As earlier mentioned, the interest acquired by defendants was through a lease. The trial court found, and there is little if any dispute, that defendant-appellant violated the terms of that lease by removing from the property multiple items, the large part of which were clearly part of the realty. Appellant’s only authority under this point is Helton v. City of St. Joseph, 340 S.W.2d 198, 199 (Mo.App.1960). That case is cited as authority that the trial court did not follow the proper measure of damages.

Helton, states:

“While the general ride is that the measure of damages in a case of this kind is the difference between the market value of the realty immediately prior to being damaged and immediately thereafter yet, where the damage is small in comparison to the total value of .the property and is readily ascertainable and where the verdict is not excessive, the amount of such damage may be arrived at by determining the cost necessary to restore the property to its former condition.”

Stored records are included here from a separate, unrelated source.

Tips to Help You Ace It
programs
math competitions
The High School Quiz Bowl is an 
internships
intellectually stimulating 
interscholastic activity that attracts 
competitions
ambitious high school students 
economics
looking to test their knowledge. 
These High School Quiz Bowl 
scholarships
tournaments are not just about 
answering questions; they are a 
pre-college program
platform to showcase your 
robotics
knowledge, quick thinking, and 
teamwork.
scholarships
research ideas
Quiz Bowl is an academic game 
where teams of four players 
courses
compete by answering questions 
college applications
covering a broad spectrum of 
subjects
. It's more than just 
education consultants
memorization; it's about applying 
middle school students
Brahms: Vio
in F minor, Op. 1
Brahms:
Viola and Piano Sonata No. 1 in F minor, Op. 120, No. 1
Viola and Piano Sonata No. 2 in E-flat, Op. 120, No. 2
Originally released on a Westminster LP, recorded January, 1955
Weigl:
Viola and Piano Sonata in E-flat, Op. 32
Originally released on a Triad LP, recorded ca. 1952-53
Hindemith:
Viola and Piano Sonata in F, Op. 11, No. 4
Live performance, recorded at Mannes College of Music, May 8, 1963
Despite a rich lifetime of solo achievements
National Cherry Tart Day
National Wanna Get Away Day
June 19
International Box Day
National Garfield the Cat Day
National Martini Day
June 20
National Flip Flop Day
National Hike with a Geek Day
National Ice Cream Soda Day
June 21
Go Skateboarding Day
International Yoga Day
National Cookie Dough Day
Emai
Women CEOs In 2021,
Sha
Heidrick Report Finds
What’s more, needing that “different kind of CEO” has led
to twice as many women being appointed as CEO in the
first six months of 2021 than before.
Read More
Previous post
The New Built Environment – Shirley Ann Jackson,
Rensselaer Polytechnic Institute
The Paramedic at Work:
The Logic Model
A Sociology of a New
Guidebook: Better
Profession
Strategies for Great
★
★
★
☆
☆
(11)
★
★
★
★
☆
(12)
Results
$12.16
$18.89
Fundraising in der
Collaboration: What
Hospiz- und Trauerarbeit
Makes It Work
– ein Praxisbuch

There was evidence received, without objection, of the cost to restore the property by replacing each item taken. Under the evidence the trial court could properly determine that this was the proper measure of damages. The items removed were individually small in value in comparison to the property. There was evidence from plaintiff of approximately 160 items taken, ranging in value from that of toilet seats to a furnace and air conditioner. Defendant-Appellant testified he took them.2 Point II is denied.

Defendant-Appellant contends in his remaining point that the trial court erred in excluding certain evidence that he sought to offer regarding the count of the counterclaim based on fraud. Under Rule 73.01(a)(1), “cases tried without a jury”, where “the evidence is ruled inadmissible the court upon request shall take and record the evidence in full, unless it clearly appears that the evidence is not admissible on any ground or that the evidence is privileged.” Such a procedure can aid this court as Rule 73.01(c)(3) provides that on appeal the “court shall consider admissible evidence which was rejected by the trial court and preserved.”

Here, neither a request that the court take and record the evidence, nor any type of offer of proof was made. There is no indication that the evidence sought to be presented was privileged. Generally, appellate courts do not review excluded evidence without a specific and definite offer of proof. In Interest of L.J.M.S., 844 S.W.2d 86, 95 (Mo.App.1992). The narrow exception discussed in L.J.M.S. is not shown to apply here. See also Dunkin v. Reagon, 710 S.W.2d 498, 499 (Mo.App.1986) (proper procedure for offer of proof is to put the witness on the stand and propound questions). As no offer of proof was made, this point is not preserved for appellate review.

The judgment is affirmed.

CROW and PARRISH, JJ., concur.

. Previous to trial the guardian and conservator of defendant Rose Finley was substituted for her. The notice of appeal purported to he filed in both defendants' names but only defendant Edward G. Finley filed a brief here.

. Damages for removing the items were assessed only against defendant-appellant.